French civil service supplementary pension scheme ERAFP has tendered a €150m infrastructure and a €100m private equity mandate, acting on new investment freedoms granted by the central government early last year.
Investments must be made in accordance with the €23.5bn fund’s socially responsible investment (SRI) approach for the relevant asset class.
The fund – L’Etablissement de Retraite Additionnelle de la Fonction Publique – already makes private equity and infrastructure investments, but this is via a multi-asset mandate run by Amundi.
Its decision to invest directly in private equity and infrastructure comes after a central government reform of the fund’s investment framework, effective February 2015.
It expanded the fund’s investment universe, having been previously skewed heavily toward bonds due to restrictions on non-bond investments.
Today’s tender announcements are a concrete manifestation of ERAFP’s asset allocation shift in response to the lifting of these restrictions.
The fund would like to invest in “critical” infrastructure in OECD countries, across equity, quasi-equity and debt, according to tender information.
Eligible assets for investment by ERAFP could be part of public/private partnerships (PPPs), the privatisation of state assets or the reduction of private companies’ commitments in infrastructure assets.
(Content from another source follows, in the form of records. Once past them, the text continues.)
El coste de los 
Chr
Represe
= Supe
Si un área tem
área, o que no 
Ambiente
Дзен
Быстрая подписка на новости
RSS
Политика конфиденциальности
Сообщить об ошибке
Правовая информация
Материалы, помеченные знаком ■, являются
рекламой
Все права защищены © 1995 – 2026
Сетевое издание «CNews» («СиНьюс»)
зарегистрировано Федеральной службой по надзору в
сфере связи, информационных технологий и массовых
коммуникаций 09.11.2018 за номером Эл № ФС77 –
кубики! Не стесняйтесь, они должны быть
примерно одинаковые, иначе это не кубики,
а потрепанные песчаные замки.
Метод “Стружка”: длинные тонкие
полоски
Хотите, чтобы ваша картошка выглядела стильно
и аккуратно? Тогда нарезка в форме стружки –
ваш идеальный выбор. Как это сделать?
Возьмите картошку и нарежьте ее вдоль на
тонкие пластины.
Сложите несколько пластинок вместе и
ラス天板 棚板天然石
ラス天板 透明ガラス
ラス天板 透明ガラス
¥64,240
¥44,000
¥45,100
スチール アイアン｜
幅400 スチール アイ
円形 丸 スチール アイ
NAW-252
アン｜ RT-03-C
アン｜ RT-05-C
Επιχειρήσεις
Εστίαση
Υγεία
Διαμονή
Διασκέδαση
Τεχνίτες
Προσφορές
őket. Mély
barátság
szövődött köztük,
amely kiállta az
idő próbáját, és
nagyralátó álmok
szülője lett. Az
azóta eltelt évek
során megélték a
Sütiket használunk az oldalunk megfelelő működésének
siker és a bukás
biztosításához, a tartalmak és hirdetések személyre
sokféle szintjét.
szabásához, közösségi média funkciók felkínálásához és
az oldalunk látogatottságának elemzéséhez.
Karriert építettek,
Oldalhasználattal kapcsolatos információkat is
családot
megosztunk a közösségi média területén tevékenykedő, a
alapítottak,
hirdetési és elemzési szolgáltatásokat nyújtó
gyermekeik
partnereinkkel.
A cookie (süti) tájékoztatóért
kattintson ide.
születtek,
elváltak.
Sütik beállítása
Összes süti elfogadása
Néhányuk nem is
“The mandate holder’s goal will be to deliver regular returns and optimise long-term performance with a moderate risk approach that will, in particular, take into account the reputation risk for ERAFP and minimise the risks specific to this asset class,” ERAFP said.
It is also searching for a private equity investment manager to help it “support the growth, expansion and business transmission projects of unlisted European SMEs and mid-tier companies” by investing in their equity or quasi-equity.
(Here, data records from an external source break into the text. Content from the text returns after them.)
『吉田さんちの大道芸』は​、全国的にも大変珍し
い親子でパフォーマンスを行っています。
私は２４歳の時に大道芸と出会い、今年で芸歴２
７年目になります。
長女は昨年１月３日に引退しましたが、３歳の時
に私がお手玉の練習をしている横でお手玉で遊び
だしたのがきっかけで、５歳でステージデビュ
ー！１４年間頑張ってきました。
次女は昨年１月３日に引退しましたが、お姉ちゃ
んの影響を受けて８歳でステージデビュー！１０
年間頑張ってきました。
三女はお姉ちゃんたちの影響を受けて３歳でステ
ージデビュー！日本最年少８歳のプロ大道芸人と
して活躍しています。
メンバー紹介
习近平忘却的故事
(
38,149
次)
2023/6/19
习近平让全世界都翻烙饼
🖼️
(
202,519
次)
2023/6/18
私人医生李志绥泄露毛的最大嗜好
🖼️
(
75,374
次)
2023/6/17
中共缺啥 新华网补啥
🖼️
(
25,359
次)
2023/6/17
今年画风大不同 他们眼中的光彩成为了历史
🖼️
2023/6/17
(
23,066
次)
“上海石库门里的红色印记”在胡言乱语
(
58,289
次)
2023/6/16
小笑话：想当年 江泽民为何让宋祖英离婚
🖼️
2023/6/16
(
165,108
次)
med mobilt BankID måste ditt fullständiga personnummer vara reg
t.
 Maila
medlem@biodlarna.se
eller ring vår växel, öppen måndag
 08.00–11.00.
Both mandates are for an initial term of 10 years, which ERAFP may extend by two successive periods of two years each.
In other news, Novo 2, one of the bond funds ERAFP is invested in alongside other large French institutional investors such as Fonds de Réserve pour les Retraites (FRR), has participated in another Euro private placement (Euro PP) for a French SME.
The fund has invested €25m in a €124m unlisted bond for Laboratoire Français du Fractionnement et des Biotechnologies (LFB), a 100% government-owned biotech company.
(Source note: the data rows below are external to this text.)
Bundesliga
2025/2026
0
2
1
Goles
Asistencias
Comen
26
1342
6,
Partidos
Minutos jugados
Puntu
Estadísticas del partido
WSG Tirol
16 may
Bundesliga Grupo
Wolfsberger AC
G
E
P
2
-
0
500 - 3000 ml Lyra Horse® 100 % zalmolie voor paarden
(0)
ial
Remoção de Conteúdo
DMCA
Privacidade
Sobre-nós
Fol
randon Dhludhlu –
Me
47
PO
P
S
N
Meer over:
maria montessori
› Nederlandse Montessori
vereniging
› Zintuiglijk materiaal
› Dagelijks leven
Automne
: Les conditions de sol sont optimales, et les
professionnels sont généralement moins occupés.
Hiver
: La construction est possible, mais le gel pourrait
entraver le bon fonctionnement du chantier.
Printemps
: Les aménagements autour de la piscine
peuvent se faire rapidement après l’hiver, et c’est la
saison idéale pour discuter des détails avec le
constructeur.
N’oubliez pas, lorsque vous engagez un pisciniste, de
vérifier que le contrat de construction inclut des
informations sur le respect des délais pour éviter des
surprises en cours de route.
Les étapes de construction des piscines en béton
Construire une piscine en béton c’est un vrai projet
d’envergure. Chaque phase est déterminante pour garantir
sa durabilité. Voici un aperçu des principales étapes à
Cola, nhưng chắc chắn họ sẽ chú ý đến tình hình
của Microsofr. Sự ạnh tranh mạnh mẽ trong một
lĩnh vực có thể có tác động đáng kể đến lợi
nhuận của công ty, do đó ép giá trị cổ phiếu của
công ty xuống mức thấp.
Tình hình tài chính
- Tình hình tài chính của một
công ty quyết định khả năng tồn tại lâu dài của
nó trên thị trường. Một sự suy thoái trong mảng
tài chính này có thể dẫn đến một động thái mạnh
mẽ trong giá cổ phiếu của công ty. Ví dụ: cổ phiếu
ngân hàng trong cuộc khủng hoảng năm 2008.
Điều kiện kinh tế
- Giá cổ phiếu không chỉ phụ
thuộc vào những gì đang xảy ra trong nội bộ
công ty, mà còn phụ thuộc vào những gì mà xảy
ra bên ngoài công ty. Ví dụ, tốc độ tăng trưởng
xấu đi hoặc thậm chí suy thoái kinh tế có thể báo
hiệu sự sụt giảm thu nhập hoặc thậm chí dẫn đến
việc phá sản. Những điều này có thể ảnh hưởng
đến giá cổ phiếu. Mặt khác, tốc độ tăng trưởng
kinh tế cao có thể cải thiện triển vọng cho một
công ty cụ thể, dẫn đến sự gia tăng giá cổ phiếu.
Managed by Thikehau IM, Novo 2 recently invested €10m in a €60m, seven-year private placement for Direct Energie, France’s third-largest electricity and gas provider.
Also, Caisse des Dépôts et Consignations, the French public sector lender, is setting up a €100m institutional investor-targeted fund to invest in social enterprises.
The platform has been dubbed InvEss and is being set up in co-operation with French social finance association Finansol.